Training and running scripts for a PyTorch transformer that generates music. (Excuse the low-effort commit messages. In my defense, I was getting a little lost in the debugging to care, and now's too late to change them.)
The architecture was the fairly standard Transformer decoder as seen in Vaswani et al.. Throughout my experiments, its hyperparameters were typically as follows:
- 256 - 2048 MIDI events of context length
- ~3 Transformer encoder layers
- 128 - 512 hidden linear layers
- 2-8 attention heads
- 32- to 126-dimensioned embedding vectors
Training data was a combination of MIDI piano pieces (primarily classical and romantic) from the MAESTRO Dataset and GiantMIDI-Piano, resulting in around 10,000 pieces.
The midi-neural-processor submodule was used.
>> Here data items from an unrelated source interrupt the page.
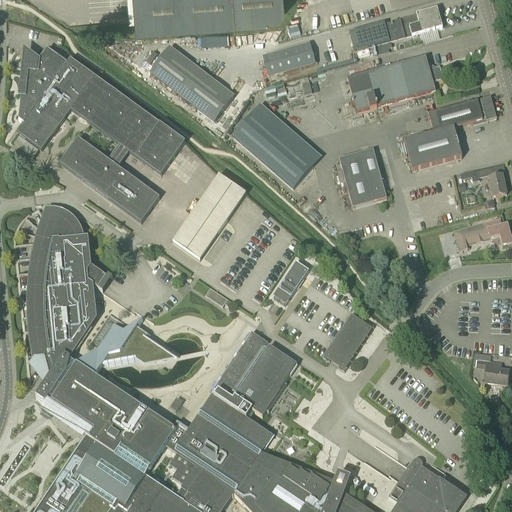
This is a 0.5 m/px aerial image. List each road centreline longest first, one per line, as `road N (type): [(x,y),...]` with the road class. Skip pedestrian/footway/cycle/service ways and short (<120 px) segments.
road 1 (unclassified): [(0,427),(7,397),(0,301)]
road 2 (unclassified): [(405,322),(442,281),(511,270)]
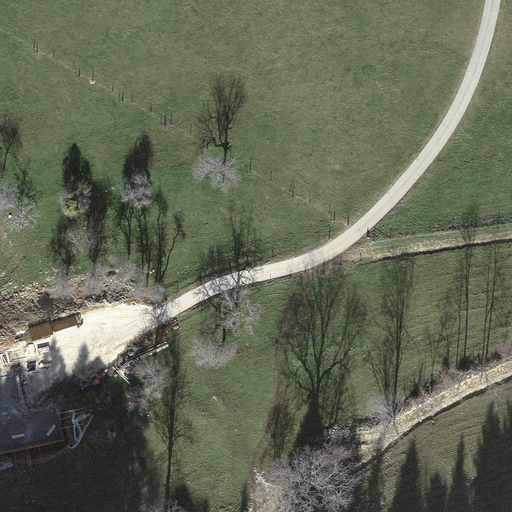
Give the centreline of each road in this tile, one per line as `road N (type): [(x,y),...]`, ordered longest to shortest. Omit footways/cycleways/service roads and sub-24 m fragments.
road 1 (track): [(496,0),(480,71),(423,177),(345,254),(205,296),(90,358)]
road 2 (track): [(0,333),(72,344),(90,358),(82,374),(43,372)]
MIDI data was processed into 1-D tensors of integers from 0-387, each representing a MIDI event (change in note on/off status, time shift, and change in note dynamics), then saved as .pt files in a folder.
The train-test split was 80%-20%.
Adam was used for optimization. Before each epoch, a random mini-batch of .pt pieces was loaded, from which random sequence-prediction pairs were sampled for training. I used Weights & Biases to track my training progress.
I rented compute from Vast.ai to train my project. Training scripts were pulled from the Github onto the virtual machines using a few .ipynb commands.
Test loss achieved 3.99, well below the expected value. Unfortunately, the music generated was still audibly chaos.
music_transformer_result.mov
It was good fun though.